The work had been very hard, especially during the time the party had been impeded in the scrubs of the east coast, which fully bore out the reports of the survivors of Kennedy's expedition as to the terribly toilsome nature of the labour to be undergone in cutting a track through them. Hann was lucky in not having his party attacked by sickness during his detention in such a dangerous locality; they all returned in safety.

The gold discoveries on the Palmer, and the rush there which occurred soon after this expedition, led to a vast deal of exploration being done under the name of prospecting. Small parties were out in all directions on the rivers named and crossed by Hann and the heads of those named by Leichhardt, the Lynd and the Gilbert, were ransacked and searched in every direction.

In 1875, the Queensland Government decided to send out an expedition to decide upon the amount of pastoral country existing to the westward of the Diamantina River, and see if it extended to the boundary of the colony. It was placed under the command of W. O. Hodgkinson, who had already seen considerable experience as an explorer, having been one of the members of the Burke and Wills party, and also a member of M'Kinlay's expedition when he traversed the continent. The second in charge was a mining surveyor and mineralogist, Mr. E. A. Kayzer.

Although the expedition was organised as early as September, it was not thought politic to start so soon before the impending wet season, so the party were directed to muster at the Etheridge (goldfield), and occupy the time between then and the end of the year, in examining and reporting on the country between there and Cloncurry gold-field, on the Cloncurry River, which was to be the final point of departure.

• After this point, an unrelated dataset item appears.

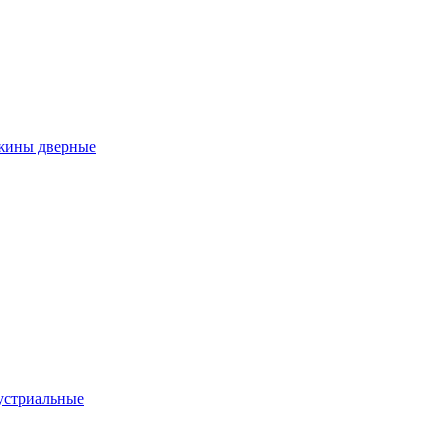
ужины дверные
устриальные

After some minor excursions in the neighbourhood of the Cloncurry, Hodgkinson and party left that place in May, 1876, and proceeded across the dividing watershed to the Diamantina River, and followed that river down to below the boundary of the colony of Queensland and South Australia, where it received the name of the Everett, from Lewis.

This much of the progress of the North West Expedition, as it was called, included little country not already known, and, moreover, at this time the district was being settled on in all parts by the pioneer squatters, the tracks of whose cattle were now up and down the whole length of the river.

From the lower Diamantina, Hodgkinson made west towards the boundary of the colony, and beyond Eyre's Creek found a fine watercourse running through good pastoral country, which he branded with the name of the Mulligan River. Following this river up, and finding it alternately well and poorly watered, the party crossed from the head of it on to the Herbert, unwitting that they had done so, and followed that river on until they overtook Buchanan, Landsborough's old companion, who, with a mob of cattle, was re-stocking the Herbert.

As this country had been at one time stocked, and stations formed and abandoned, exploration may be considered to have ceased. The surveys of Messrs. Scarr and Jopp soon explained the mistake fallen into by Hodgkinson as to the identity of Landsborough's Herbert and his own Mulligan. It will be remembered that in the central districts, the watersheds are so low and the size of the rivers so uncertain, that to find a watercourse dwindle away into nothing in one mile, and expand into a river the next is not at all surprising, so that to leave the head of a river and come on to another running in the same direction, it would appear quite feasible that it was the same river re-formed.

This was the last exploring expedition sent out by the Queensland Government; their colony being now nearly entirely known, and in fact the earlier squatters of the Herbert, before its abandonment in 1874, were settled some distance across into South Australian territory.

Unfortunately, the commercial depression of 1871 and 1872 led to the stations on the Herbert being thrown up, and the country, good as it was, lapsed into its original state of loneliness, and remained for many years quite unoccupied.